I also noted that I needed to instruct that the date was not in, possibly, the correct format, which led me to this construct:
sorted(new_file_data, key=lambda d: datetime.strptime(d, '%d/%m/%Y'))
I get, loosely, the 'map' construct but not how to combine such that I can just reference element[0] as well as how to reference it (datewise)
and now I'm here, hopefully someone could push me over this hurdle?
I think I need to [have] split the list better to start with so each line is an element - I did at one point get a sorted result but all the fields got globbed together, values (sorted) then dates then words etc
So if anyone could offer some advice on my failed list manipulation and how to structure that sort-lambda.
thanks to those who have the time and know how to respond to such starter queries.
If I understand correctly you want to read the contents of the csv and sort them by date.
Given the contents of data.csv
"08/04/2015","Balance","5,804.30","Current Balance for account 123S14"
"08/04/2015","Balance","5,804.30","Available Balance for account 123S14"
"02/03/2015","241.25","Transaction description","2,620.09"
"02/03/2015","-155.49","Transaction description","2,464.60"
"03/03/2015","82.00","Transaction description","2,546.60"
"03/03/2015","243.25","Transaction description","2,789.85"
"03/03/2015","-334.81","Transaction description","2,339.12"
"04/03/2015","-25.05","Transaction description","2,314.07"
I would use the csv-module to read the data.
import csv
with open('data.csv') as f:
data = [row for row in csv.reader(f)]
Which gives:
>>> data
[['08/04/2015', 'Balance', '5,804.30', 'Current Balance for account 123S14'],
['08/04/2015', 'Balance', '5,804.30', 'Available Balance for account 123S14'],
['02/03/2015', '241.25', 'Transaction description', '2,620.09'],
['02/03/2015', '-155.49', 'Transaction description', '2,464.60'],
['03/03/2015', '82.00', 'Transaction description', '2,546.60'],
['03/03/2015', '243.25', 'Transaction description', '2,789.85'],
['03/03/2015', '-334.81', 'Transaction description', '2,339.12'],
['04/03/2015', '-25.05', 'Transaction description', '2,314.07']]
Then you can use the datetime-module to provide a key for sorting.
import datetime
sorted_data = sorted(data, key=lambda row: datetime.datetime.strptime(row[0], "%d/%m/%Y"))
Which gives:
>>> sorted_data
[['02/03/2015', '241.25', 'Transaction description', '2,620.09'],
['02/03/2015', '-155.49', 'Transaction description', '2,464.60'],
['03/03/2015', '82.00', 'Transaction description', '2,546.60'],
['03/03/2015', '243.25', 'Transaction description', '2,789.85'],
['03/03/2015', '-334.81', 'Transaction description', '2,339.12'],
['04/03/2015', '-25.05', 'Transaction description', '2,314.07'],
['08/04/2015', 'Balance', '5,804.30', 'Current Balance for account 123S14'],
['08/04/2015', 'Balance', '5,804.30', 'Available Balance for account 123S14']]
You can define your own sorting function.
Do a mix of these two questions and you'll have what you want (or something close):
Custom Python list sorting
Python date string to date object
In your sorting function, tranform the date from string to datetime and compare
def cmp_items(a, b):
datetime_a = datetime.datetime.strptime(a.[0], "%d/%m/%Y").date()

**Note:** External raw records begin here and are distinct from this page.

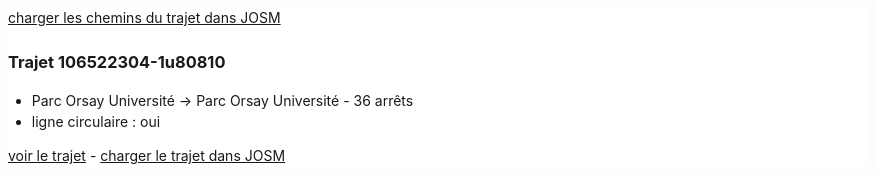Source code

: [charger les chemins du trajet dans JOSM](http://localhost:8111/load_object?objects=w179224642,w457915559,w457915559,w457915559,w32723753,w32723753,w32723753,w32723753,w22968914,w22968914,w22968914,w22968912,w22968912,w22968912,w22968912,w22968912,w22968912,w22968912,w22968912,w32725094,w32725094,w32725094,w32725094,w25727852,w32725104,w32725104,w261735390,w261735390,w261435332,w25727799,w25727799,w25727799,w25727799,w261435333,w261435333,w77035112,w77035112,w77035148,w533367165,w533367165,w533367165,w533367165,w533367165,w44848339,w44848339,w44848339,w533367164,w533367164,w533367164,w533367164,w60697270,w23855415,w60697274,w37573854,w37573854,w255002532,w255002532,w255002532,w261725652,w261725652,w246656297,w246656297,w246656295,w246656295,w246656295,w533367161,w533367161,w533367161,w533367159,w44848310,w44848310,w44848310,w144132627,w144132627,w23859538,w23859538,w23859538,w23859538,w23859538,w23859538,w23859538,w23859538,w23859538,w23859538,w23859538,w23859538,w23859538,w23859538,w383101115,w23859666,w23859666,w23859666,w383101110,w383101110,w666663738,w666663738,w383101118,w383101118,w666663737,w666663737,w666663737,w666663737,w666663737,w666663737,w666663737,w533367156,w533367156,w533367156,w533367156,w533367156,w533367157,w533367157,w533367157,w23855931,w23855947,w23855947,w23855947,w246652341,w60697266,w60697266,w609530687,w609530688,w23855886,w23855886,w23855415,w23855427,w533367164,w533367164,w533367164,w533367164,w533367163,w533367163,w533367165,w533367165,w533367165,w533367165,w533367165,w77035148,w77035148,w77035148,w77035112,w77035112,w261435333,w261435333,w25727799,w25727799,w25727799,w25727799,w261435332,w261735390,w261735390,w32725102,w32725102,w32725102,w32725105,w32725105,w32725094,w32725094,w32725094,w32725094,w22968912,w22968912,w22968912,w22968912,w22968912,w22968912,w22968912,w22968912,w22968914,w32723753,w32723753,w32723753,w32723753,w457915559,w457915559,w457915559,w533378564,w533378564,w533378564,w179224644,w179224644,w179224642,w457915559,w457915559,w457915559,w32723753,w32723753,w32723753,w32723753,w22968914,w22968914,w261735416,w261735415,w53644775,w53644775,w22968913,w22968915,w22968915,w103359086,w103359086,w103359086,w103359096,w137027018,w137027018,w137027037,w137027037,w137027017,w534518469,w30745543,w30745543,w30745543,w30745543,w22958907,w22958907,w22958907,w134237566,w134237566,w134237566,w370045919,w370045923,w370045924,w370045924,w370045924,w370045924,w370045924,w370045924,w446137923,w261735408,w261735409,w261735409,w261735409,w409020247,w409020247,w260325009,w260325008,w134237556,w134237556,w293817953,w293817953,w293817953,w293817953,w293817953,w293817953,w293817953,w293817953,w20437797,w20437797,w20437797,w20437797,w383176690,w383176690,w383176690,w383176690,w408883117,w174955284,w174955284,w417206210,w417206210,w417206210,w417206210,w174955283,w174955283,w174955283,w174955283,w174955283,w174955283,w174955283,w174955283,w174955283,w475020758,w475020758,w475020761,w475020761,w475020761,w475020761,w684607203,w684607203,w20437787,w134233673)

### Trajet 106522304-1u80810

* Parc Orsay Université -> Parc Orsay Université - 36 arrêts 
* ligne circulaire : oui

[voir le trajet](106522304-1u80810.json) - [charger le trajet dans JOSM](http://localhost:8111/import?new_layer=true&upload_policy=never&url=https://raw.githubusercontent.com/nlehuby/jubilant-octo-broccoli/master/SAVAC/106522304-1u80810.json)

datetime_b = datetime.datetime.strptime(a.[0], "%d/%m/%Y").date()
if datetime_a > datetime_b:
return 1
elif datetime_a == datetime_b:
return 0
else:
return -1
and then, you just have to sort the list using it
new_file_data = new_file_data.sort(cmp_items)
You can still have a little problem after that, the elements with the same date will be in an random-like order. You can improve the comparing function to compare more stuff to prevent that.
BTW, you have not stripped the burried commas out, it seems you have completely removed the last part.